Forward and Backward Bellman equations improve the efficiency of EM algorithm for DEC-POMDP

TL;DR

This paper introduces Bellman-based modifications to the EM algorithm for DEC-POMDPs, significantly improving computational efficiency and convergence speed by replacing traditional forward-backward calculations with Bellman equations.

Contribution

The paper proposes the Bellman EM (BEM) and modified Bellman EM (MBEM) algorithms, integrating Bellman equations into EM to enhance efficiency in solving DEC-POMDPs.

Findings

MBEM converges faster than EM in experiments.

BEM is more efficient than EM for small problem sizes.
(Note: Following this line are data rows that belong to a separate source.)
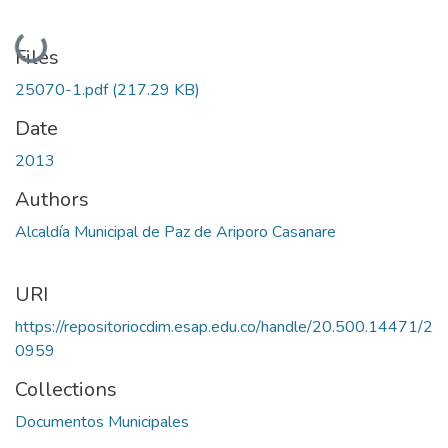
Loading...
Files
25070-1.pdf
(217.29 KB)
Date
2013
Authors
Alcaldía Municipal de Paz de Ariporo Casanare
URI
https://repositoriocdim.esap.edu.co/handle/20.500.14471/2
0959
Collections
Documentos Municipales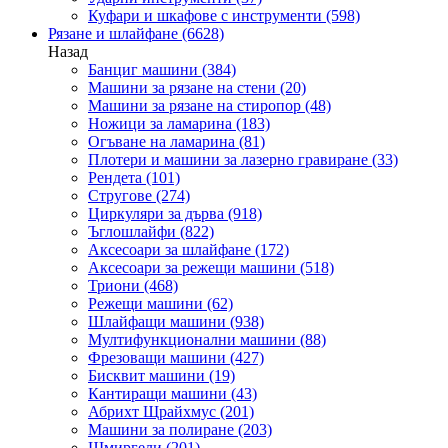
Куфари и шкафове с инструменти
(598)
Рязане и шлайфане
(6628)
Назад
Банциг машини
(384)
Машини за рязане на стени
(20)
Машини за рязане на стиропор
(48)
Ножици за ламарина
(183)
Огъване на ламарина
(81)
Плотери и машини за лазерно гравиране
(33)
Рендета
(101)
Стругове
(274)
Циркуляри за дърва
(918)
Ъглошлайфи
(822)
Аксесоари за шлайфане
(172)
Аксесоари за режещи машини
(518)
Триони
(468)
Режещи машини
(62)
Шлайфащи машини
(938)
Мултифункционални машини
(88)
Фрезоващи машини
(427)
Бисквит машини
(19)
Кантиращи машини
(43)
Абрихт Щрайхмус
(201)
Машини за полиране
(203)
Шмиргели
(201)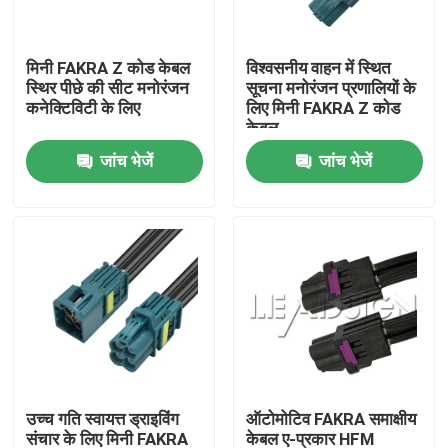
हमारे बारे में
मिनी FAKRA Z कोड केबल
विश्वसनीय वाहन में स्थित
स्थिर पीछे की सीट मनोरंजन
सूचना मनोरंजन प्रणालियों के
कनेक्टिविटी के लिए
लिए मिनी FAKRA Z कोड
कारखाना भ्रमण
केबल
जांच भेजें
जांच भेजें
गुणवत्ता नियंत्रण
संपर्क करें
एक उद्धरण की विनती करे
फकरा एचएसडी कनेक्टर
उच्च गति स्वायत्त ड्राइविंग
ऑटोमोटिव FAKRA समाक्षीय
फकरा पीसीबी कनेक्टर
संचार के लिए मिनी FAKRA
केबल ए-प्रकार HFM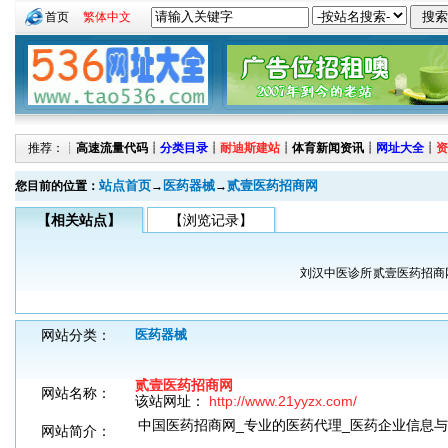
首页
繁体中文
推荐：┊
高速流量代码
┊
分类目录
┊
耐迪斯建站
┊
体育新闻资讯
┊
网址大全
┊
资
站点首页
医药器械
贰壹医药招商网
您目前的位置：
→
→
【相关站点】
【浏览记录】
刘汉中医诊所
贰壹医药招商
网站分类：
医药器械
贰壹医药招商网
网站名称：
该站网址：
http://www.21yyzx.com/
中国医药招商网_专业的医药代理_医药企业信息与
网站简介：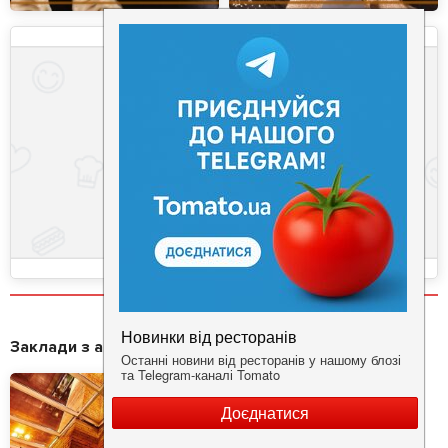
Заклади з акціями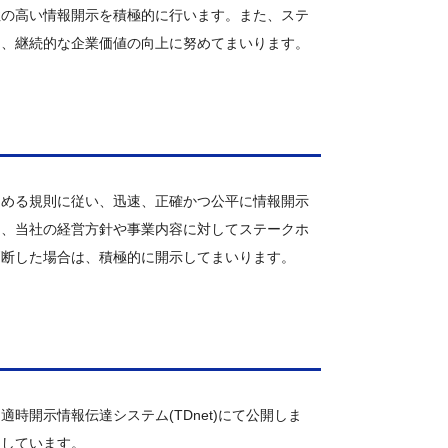
性の高い情報開示を積極的に行います。また、ステ
じ、継続的な企業価値の向上に努めてまいります。
定める規則に従い、迅速、正確かつ公平に情報開示
も、当社の経営方針や事業内容に対してステークホ
判断した場合は、積極的に開示してまいります。
時開示情報伝達システム(TDnet)にて公開しま
としています。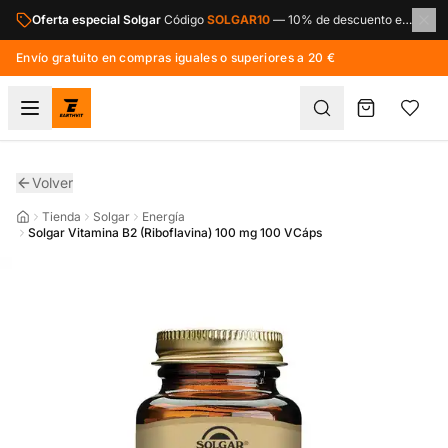
Saltar al contenido principal
Oferta especial Solgar
Código
SOLGAR10
—
10% de descuento en toda la marca Solgar.
Envío gratuito en compras iguales o superiores a 20 €
Volver
Tienda
Solgar
Energía
Solgar Vitamina B2 (Riboflavina) 100 mg 100 VCáps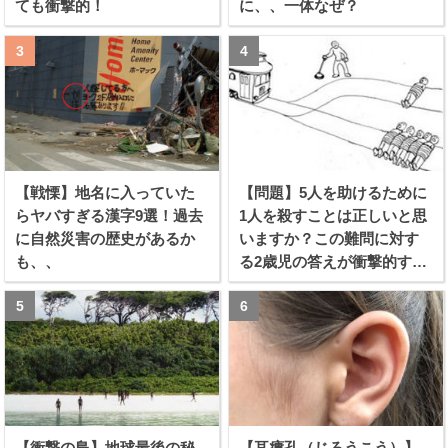
ても衝撃的！
に、、一体なぜ？
【戦慄】地名に入っていた
【問題】5人を助けるために
らヤバすぎる漢字9選！過去
1人を殺すことは正しいと思
に自然災害の歴史があるか
いますか？この難問に対す
も、、
る2歳児の答えが衝撃的すぎ
る！！
【衝撃の島】地球最後の秘
【耳瘻孔（じろうこう）】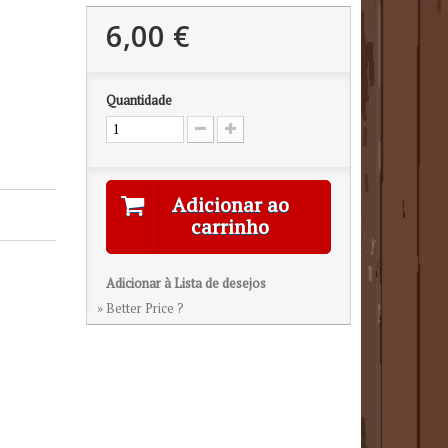
6,00 €
Quantidade
Adicionar ao
carrinho
Adicionar à Lista de desejos
» Better Price ?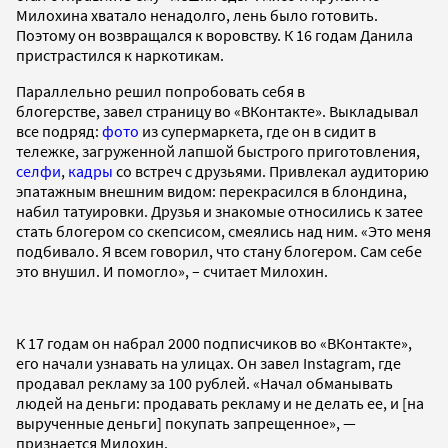
Милохина хватало ненадолго, лень было готовить.
Поэтому он возвращался к воровству. К 16 годам Данила
пристрастился к наркотикам.
Параллельно решил попробовать себя в
блогерстве, завел страницу во «ВКонтакте». Выкладывал
все подряд:
фото
из супермаркета, где он в сидит в
тележке, загруженной лапшой быстрого приготовления,
селфи
,
кадры
со встреч с друзьями. Привлекал аудиторию
эпатажным внешним видом: перекрасился в блондина,
набил татуировки. Друзья и знакомые относились к затее
стать блогером со скепсисом, смеялись над ним. «Это меня
подбивало. Я всем говорил, что стану блогером. Сам себе
это внушил. И помогло», – считает Милохин.
К 17 годам он набрал 2000 подписчиков во «ВКонтакте»,
его начали узнавать на улицах. Он завел Instagram, где
продавал рекламу за 100 рублей. «Начал обманывать
людей на деньги: продавать рекламу и не делать ее, и [на
вырученные деньги] покупать запрещенное», —
признается Милохин.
MBEM avoids matrix inversion, improving scalability.

Abstract

Decentralized partially observable Markov decision process (DEC-POMDP) models sequential decision making problems by a team of agents. Since the planning of DEC-POMDP can be interpreted as the maximum likelihood estimation for the latent variable model, DEC-POMDP can be solved by the EM algorithm. However, in EM for DEC-POMDP, the forward--backward algorithm needs to be calculated up to the infinite horizon, which impairs the computational efficiency. In this paper, we propose the Bellman EM algorithm (BEM) and the modified Bellman EM algorithm (MBEM) by introducing the forward and backward Bellman equations into EM. BEM can be more efficient than EM because BEM calculates the forward and backward Bellman equations instead of the forward--backward algorithm up to the infinite horizon. However, BEM cannot always be more efficient than EM when the size of problems is large because BEM calculates an inverse matrix. We circumvent this shortcoming in MBEM by calculating the forward and backward Bellman equations without the inverse matrix. Our numerical experiments demonstrate that the convergence of MBEM is faster than that of EM.